The most profitable separation is first-calf heifers and older cows. When first calf heifers are housed separately, they’ll increase lifetime production. The reasons are four-fold: They won’t have the social stress of being housed with older cows so there will be fewer aggressive interactions, they’ll eat more total feed, eat more meals per day which aids rumination, and they’ll lie down more.
“You see these benefits even when cows and first-calf heifers are fed the same diet,” says Weiss. One study also suggests separating heifers from older cows even while grazing will result in higher milk production in the heifers, says Weiss.
For older cows, how many groups you have might depend on how your facilities are laid out. But he urges farmers to consider separating fresh cows for the first three weeks. Fresh groups have a very different milk/dry matter intake ratio than cows later in lactation. They eat less, which means you have to balance rations differently to ensure they still get essential nutrients. You can also target more expensive feed additives to this group where they might have the most benefit.
A smaller fresh group also allows for more intense observation, the implementation of health monitoring protocols and even 4X milking. Understocking the fresh pen also helps ensure adequate bunk space and more frequent meals, which in turn encourages higher intakes. If possible, Weiss recommends feeding the fresh group twice a day to ensure feed is fresh and palatable.
“Beyond that, I think two groups based on milk production is usually enough, unless late lactation cows are still getting too fat,” says Weiss. Going to two groups typically shows a gain of $40 per cow in income over feed costs. Going to a third lactation group offers just marginal increased returns.
Diets must be balanced based on each group’s milk production and dry matter intake. “But diets should never be formulated to meet the needs of the average cow,” says Weiss. How much you over-formulate depends both on milk prices and feed costs. If you have cheap feed and high milk prices, over-formulating has the most potential benefit. If feed is expensive and milk is cheap, some over-formulation is still necessary so top cows in group are fed adequately.
“And the less certainty you have in your feed analysis and TMR formulation, the more you have to overfeed to prevent drops in milk production,” says Weiss.
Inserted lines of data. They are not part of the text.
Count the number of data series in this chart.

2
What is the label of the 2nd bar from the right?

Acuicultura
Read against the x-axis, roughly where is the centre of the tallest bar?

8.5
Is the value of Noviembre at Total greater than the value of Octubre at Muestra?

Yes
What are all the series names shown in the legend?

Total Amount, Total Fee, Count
His rules of thumb:
- For energy, you can balance rations pretty near the average for the group. If you want the group to gain body condition, the rule is to balance for 10% more than the group average. “In any case, monitor body condition score and adjust if necessary,” Weiss says.
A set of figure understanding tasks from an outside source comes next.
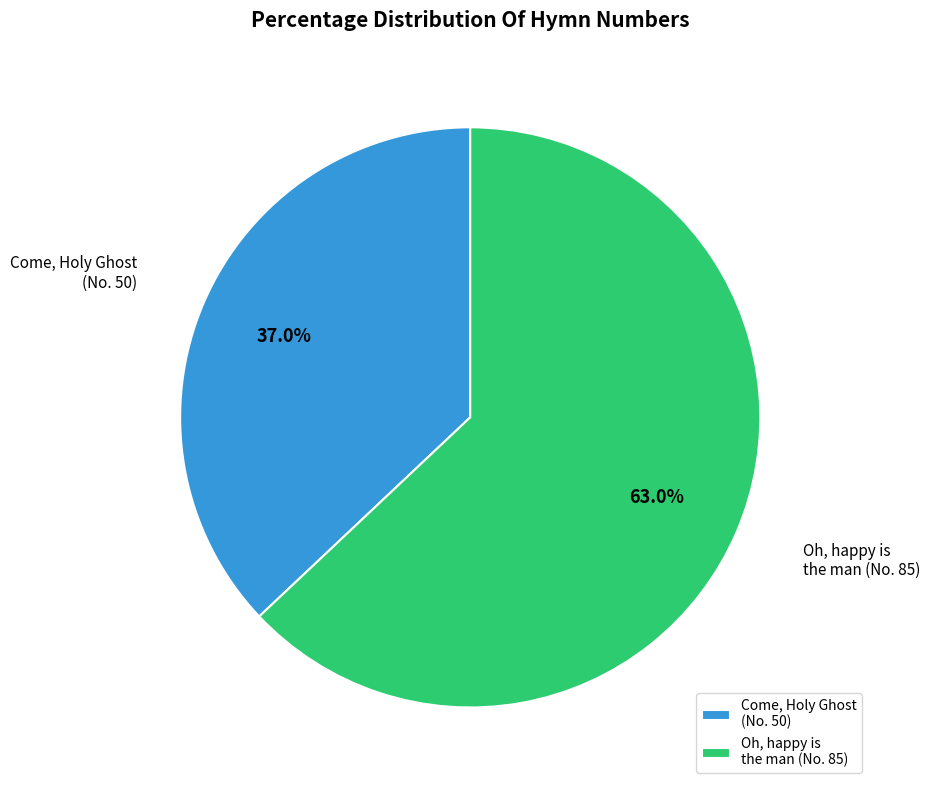

What is the smallest slice in the pie chart?

Come, Holy Ghost (No. 50)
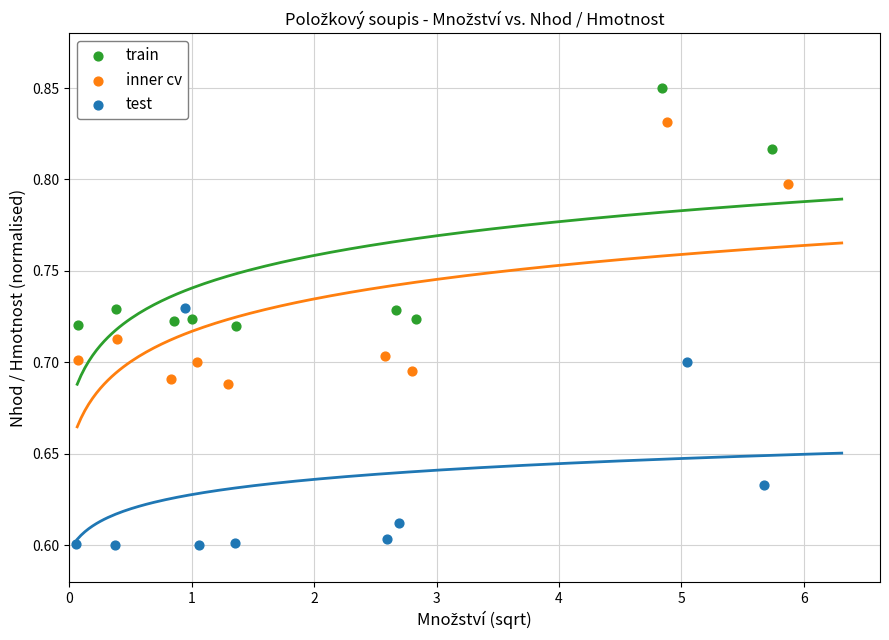

Which series contains the highest Y value?

train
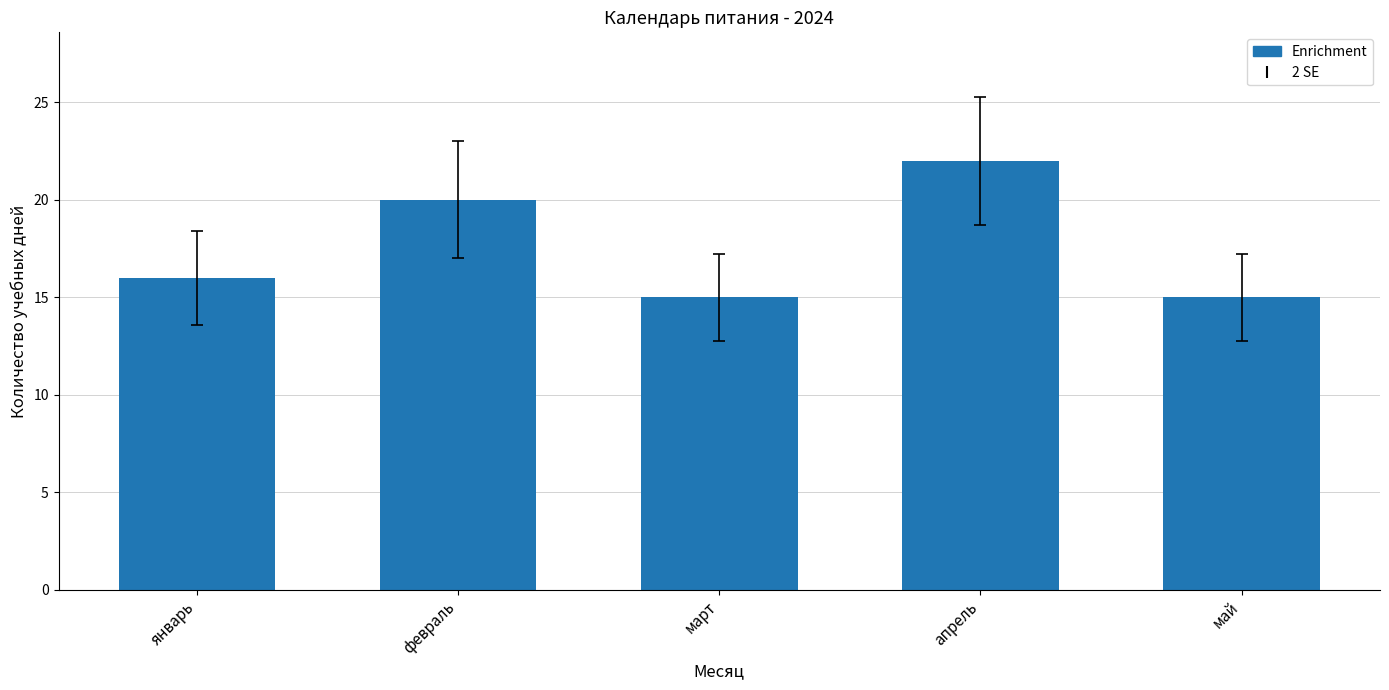

Count the number of categories in the chart.

5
- For metabolizable protein, the maximum over formulation is average milk yield plus one standard deviation above. “If the pen’s dry matter intake is 58 lb and the pen’s average milk production is 90 lb, feed enough protein for about 104 lb of milk,” Weiss says.
- For minerals and vitamins, feeding 1.2X National Research Council recommendations works pretty well. Note: With Vitamin A costs up four to five times this year, you may need to prioritize. “Don’t go to zero. If necessary, prioritize first pre-fresh cows, dry cows, early lactation and then lactating cows,” he says.
“Shrink is always expensive and often preventable,” says Weiss. “Feed that is wasted costs the same as feed fed.”
If a ton of dry matter feed is $100, 15% shrink means the actual cost of that feed is $118. If shrink rises to 20%, the cost jumps to $125/ton.
Another way to think about shrink is to consider a 7,000-ton corn silage bunker. At $40 per ton, that’s $280,000 worth of feed. If 20% of it spoils however, the feed cost rises to $50 per ton and you’re left with 1,400 tons of spoiled, unusable material that you’ll have to spend even more money disposing. Do everything you can to minimize shrink including bunker management and proper storage for hay and commodities.